Sunday, 2 August 2009

shoal/jxta - any good?

Hi,

looking for re-usable code to drive a clustered java application.

Shoal promises
  • peers discovery

  • group membership

  • group messaging

  • small replicated cache
About what I need. Used by Glassfish and seems to have other uses too. There is recent activity on the project. GPL not ASL but I it's an in-house project only.

Deal? Invest more effort? Hold on! Here's their list of open bugs
  • (36) Messages received not in same order as when sent

  • (61) When members join the group concurrently, join notifications of some members are often duplicated or missed

  • (74) potential to miss FAILURE_NOTIFICATION when multiple instances killed at same time

  • (83) When group leader failed, any member couldn't receive FailureRecovery notification
Now, the've got versions 1.0 and 1.1.
1.1 is said to be a "work in progress".
So is 1.0 okay? I don't know

Another oddity: a CVS commit message seems to imply (83) has been fixed.
But it's still open in the issue tracker



Jxta - the foundation of Shoal - is another unknown.

When I troubleshoot late at night I prefer to have an intimate knowledge of my whole stack.
Jxta is another big (?) thing to learn. Thankfully sources are available but still..



Does it look easier just to write my clustering code from scratch?
Implement proper Paxos?
Be less dependent on other people's bugs?



P.S. I've had a look at Geronimo clustering as well. They allow Cache servers to be in separate jvm-s. Hmm.. Somehow my intuition doesn't immediately suggest integrating that code is an easy route either..

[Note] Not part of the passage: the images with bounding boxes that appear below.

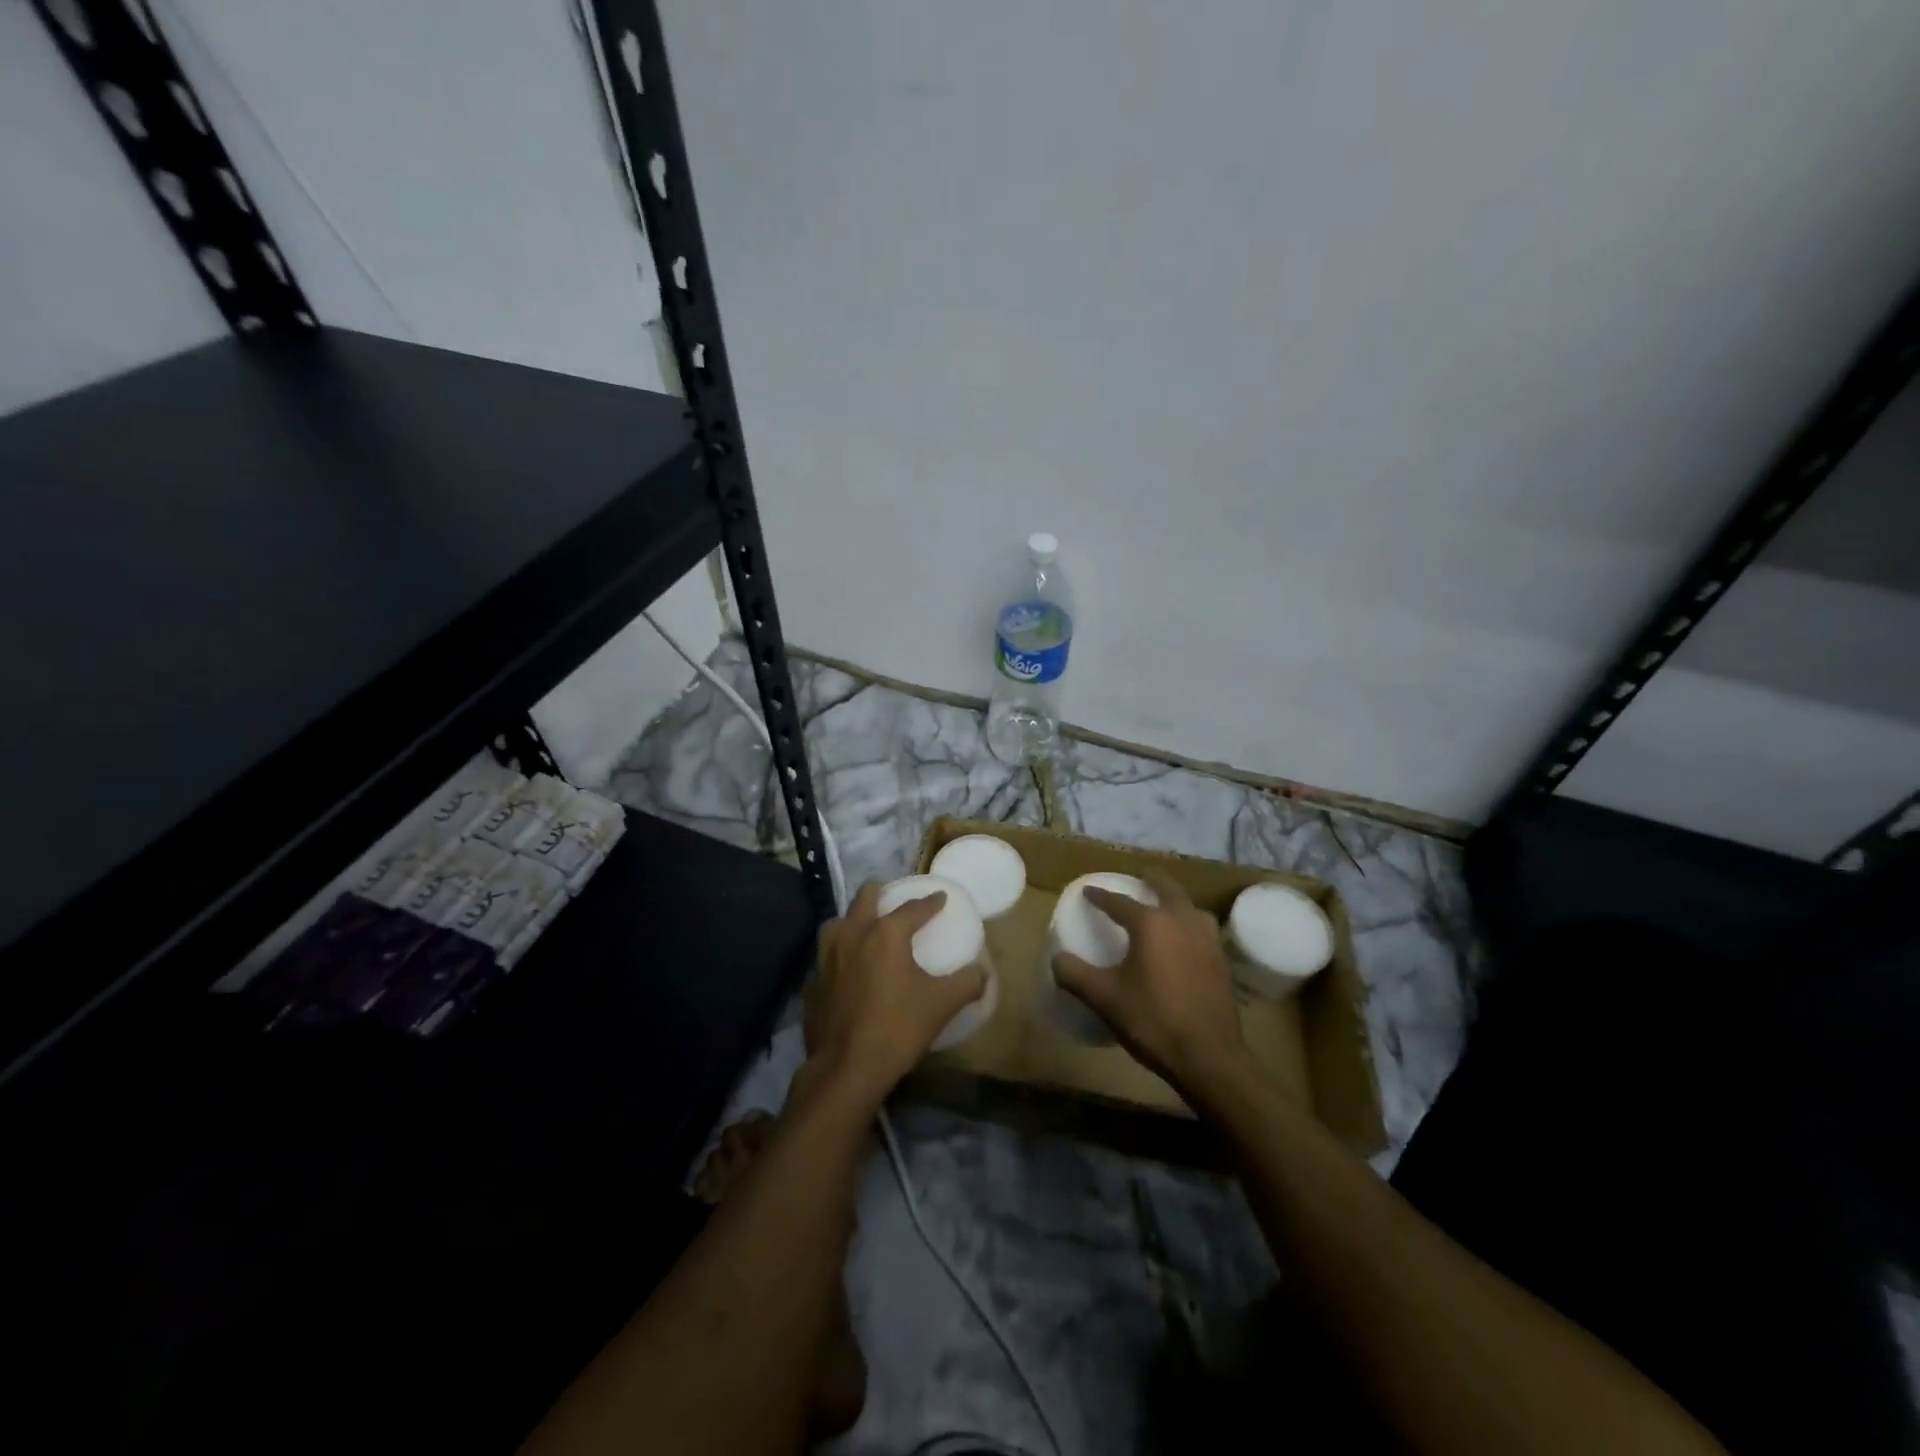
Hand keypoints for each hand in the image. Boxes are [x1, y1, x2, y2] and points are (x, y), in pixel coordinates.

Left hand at [802, 881, 988, 1104]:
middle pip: (865, 898)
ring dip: (852, 919)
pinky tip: (846, 968)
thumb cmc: (897, 1028)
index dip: (930, 902)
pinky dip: (837, 954)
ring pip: (837, 922)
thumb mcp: (941, 1005)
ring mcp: (826, 957)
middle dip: (880, 893)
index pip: (912, 908)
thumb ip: (966, 984)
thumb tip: (983, 972)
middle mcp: (853, 935)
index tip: (940, 897)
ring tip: (864, 928)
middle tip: (891, 897)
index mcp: (885, 934)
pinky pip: (825, 956)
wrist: (846, 1069)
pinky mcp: (812, 981)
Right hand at [1052, 873, 1246, 1095]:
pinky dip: (1189, 925)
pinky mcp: (1222, 961)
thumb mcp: (1104, 999)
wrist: (1208, 1057)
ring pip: (1191, 908)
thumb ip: (1075, 974)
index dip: (1101, 896)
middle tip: (1139, 880)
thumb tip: (1057, 959)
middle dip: (1151, 882)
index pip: (1120, 901)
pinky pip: (1202, 929)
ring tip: (1163, 909)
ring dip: (1176, 902)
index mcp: (1151, 924)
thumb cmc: (1153, 1021)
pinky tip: (1183, 942)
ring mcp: (1207, 940)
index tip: (1088, 891)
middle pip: (1167, 889)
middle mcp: (1182, 921)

P.P.S. Zookeeper was another obvious candidate. What stops me here is that Zookeper seems to have a very hard dependency on disk. Every change is persisted. Node recovery is done by reading the transaction log. It's a mismatch for my goals. I need something blazingly fast living completely in RAM

2 comments:

SteveL said...

If you look at

SmartFrog's SVN site
, we have something called Anubis, which is a robust grouping protocol for use on a single site. Used in production, algorithm proven to work by the mathematicians, implementation tested. Read the papers in the doc/ directory to find out more

Anton Tagunov said...

Thanks a lot Steve!

Anubis looks promising.
I'm looking into it